I currently attend a non-denom. slightly charismatic (nothing much though, just belief) church that I wouldn't say is Arminian or Calvinistic, and my pastor once said something positive about Calvinism (cant really remember what it was), and has said that charismatic churches can actually lead down the wrong path to near Gnosticism, and has said that the sinners prayer necessarily won't save you. The people are nice, and its a good church. It probably takes 20 or so minutes to drive too. 

There are not Reformed churches nearby (well, the UCC (if that counts) and a PCUSA).
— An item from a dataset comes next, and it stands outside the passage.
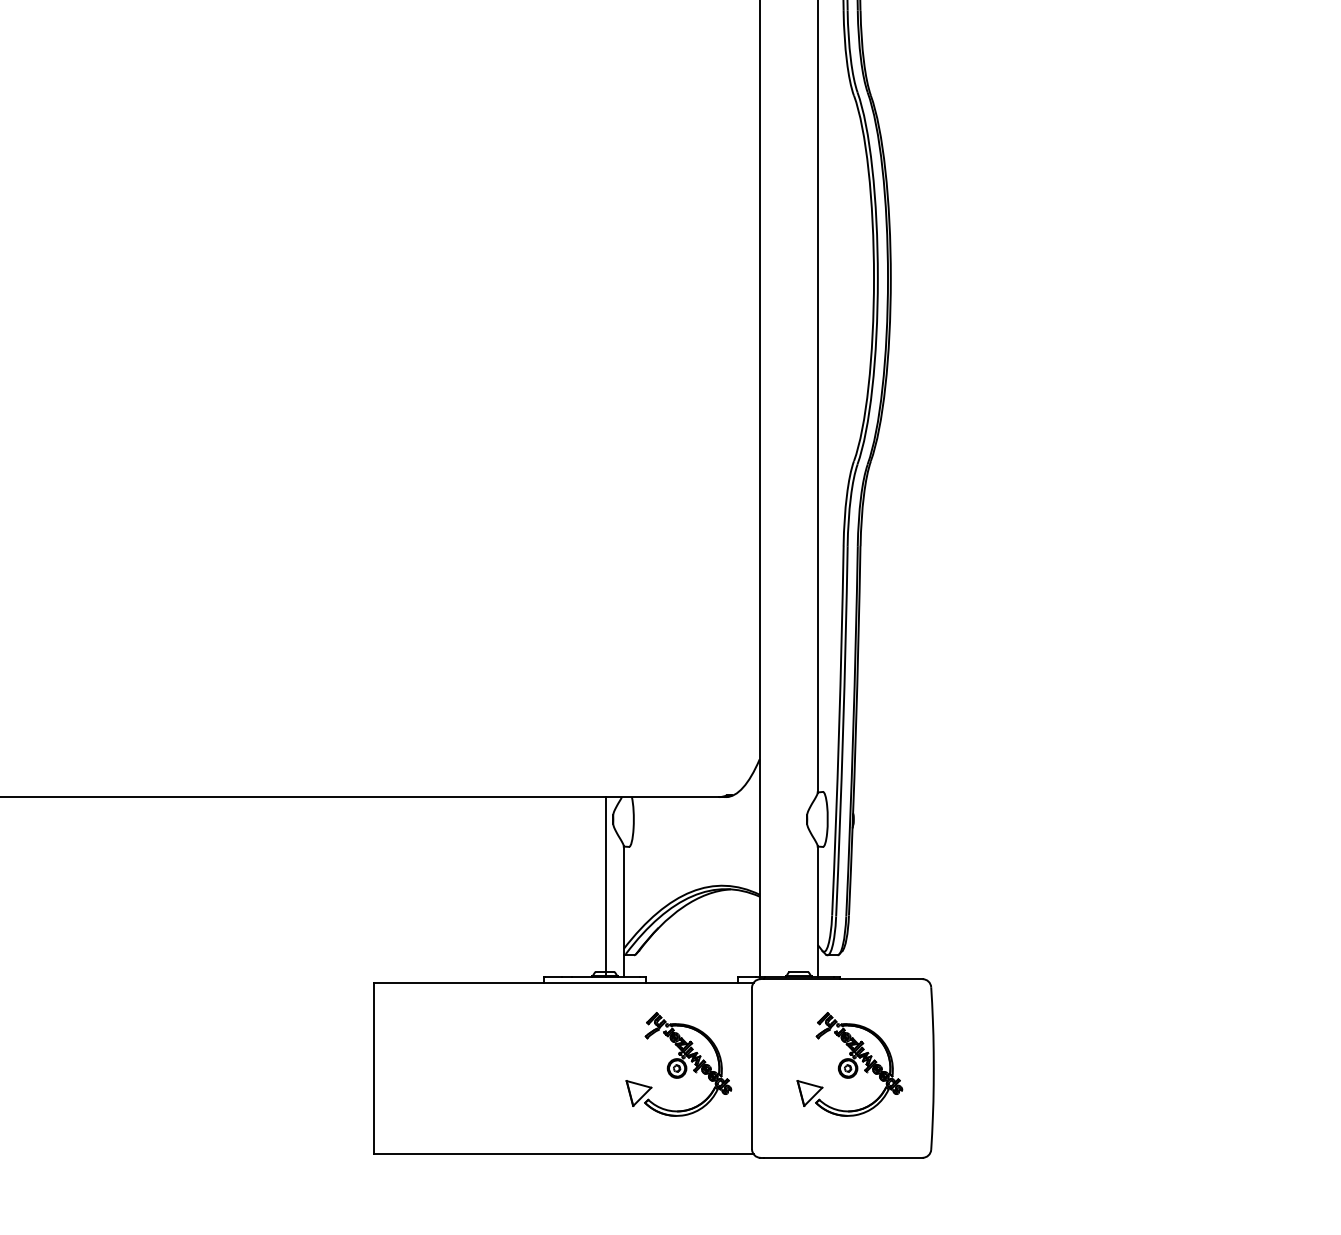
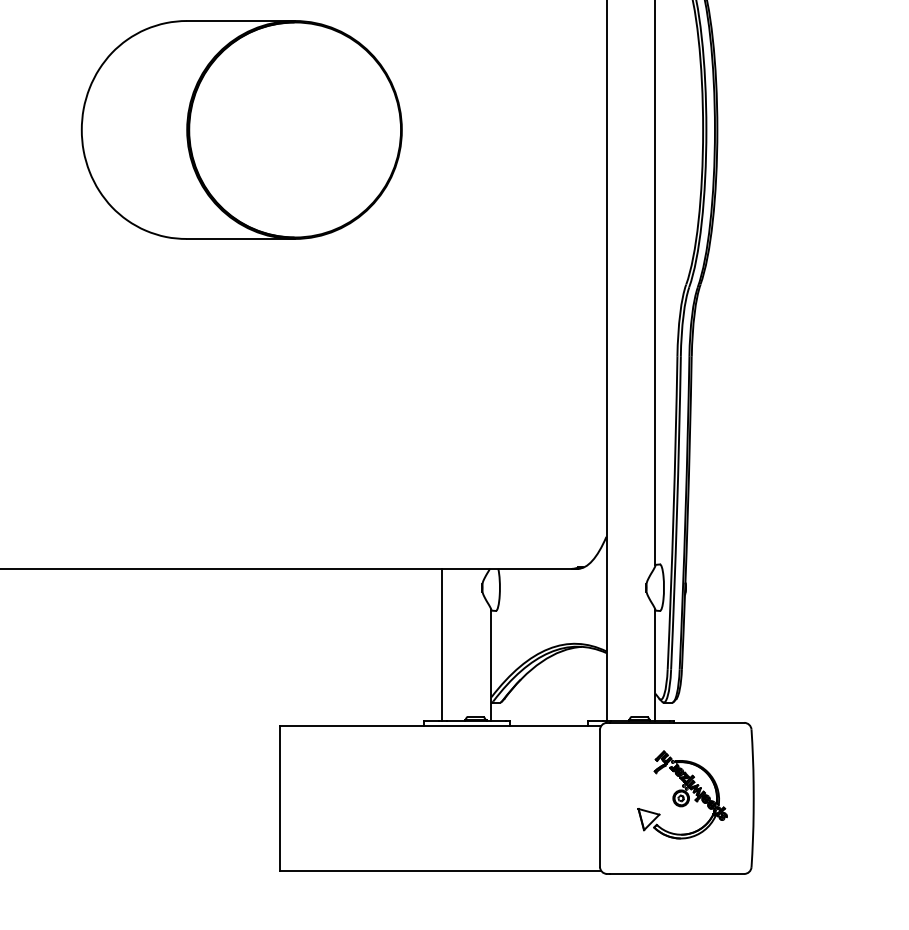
part: (328, 278) -> (241, 130), added
line: (605, 887) -> (442, 645), moved
part: (678, 1064) -> (537, 795), removed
About over 30 minutes away are a PCA and a Reformed Baptist church.

I am sixteen and will be taking drivers ed (mandatory for license) this summer and wonder whether I should:
1) Stay in the Church I am in until the end of High School
2) Go to another one later on
3) Talk to my mother and try to go to another Church now

Once I am out of school I'll attend a church that I agree with more, wherever I go for the military, and if I go for more school, it will be away from this area. 

Any advice? Prayers? Recommendations?


----------



## Jack K (Apr 10, 2011)

Before you start thinking Reformed vs. Arminian, make sure you've eliminated any church that does not hold to a strong view of the authority and truth of the Bible. That will eliminate any UCC I know of and the vast majority of PCUSA congregations, even though their heritage is Reformed.

Beyond that, I'd certainly recommend a Bible-honoring Reformed congregation if you didn't already have a church. But that said, leaving your current church is never something to do lightly just because you're about to have newfound freedom, and especially if you'll be finding a new church again in a few years. So you might be better off staying with your current church. Mostly, I think this sounds like an excellent opportunity for you to have some deep talks with your mother about your faith, your current church, what you find right about Reformed churches, and so on. Share honestly, then listen carefully and respectfully to her suggestions for you, since she surely cares for you and will have some good wisdom even if her choice of church is not what yours would be.


----------



## Joseph Scibbe (Apr 10, 2011)

My advice would be to stay with your current church. There is no need to cause unnecessary division amongst your family over whether you are going to a "calvinist" church. If the church offers good preaching and good fellowship then I say stay.


----------



## Rufus (Apr 11, 2011)

> Before you start thinking Reformed vs. Arminian, make sure you've eliminated any church that does not hold to a strong view of the authority and truth of the Bible. That will eliminate any UCC I know of and the vast majority of PCUSA congregations, even though their heritage is Reformed.


Already done, no intentions of visiting a theologically liberal church.



> My advice would be to stay with your current church. There is no need to cause unnecessary division amongst your family over whether you are going to a "calvinist" church. If the church offers good preaching and good fellowship then I say stay.



Its actually just my mom and I (usually, my Dad is overseas and my sister doesn't care). But it does offer good preaching and fellowship.

I guess unless its a major reason to leave I won't, especially as Jack said, I'd be finding a new church again a few years from now anyways.


----------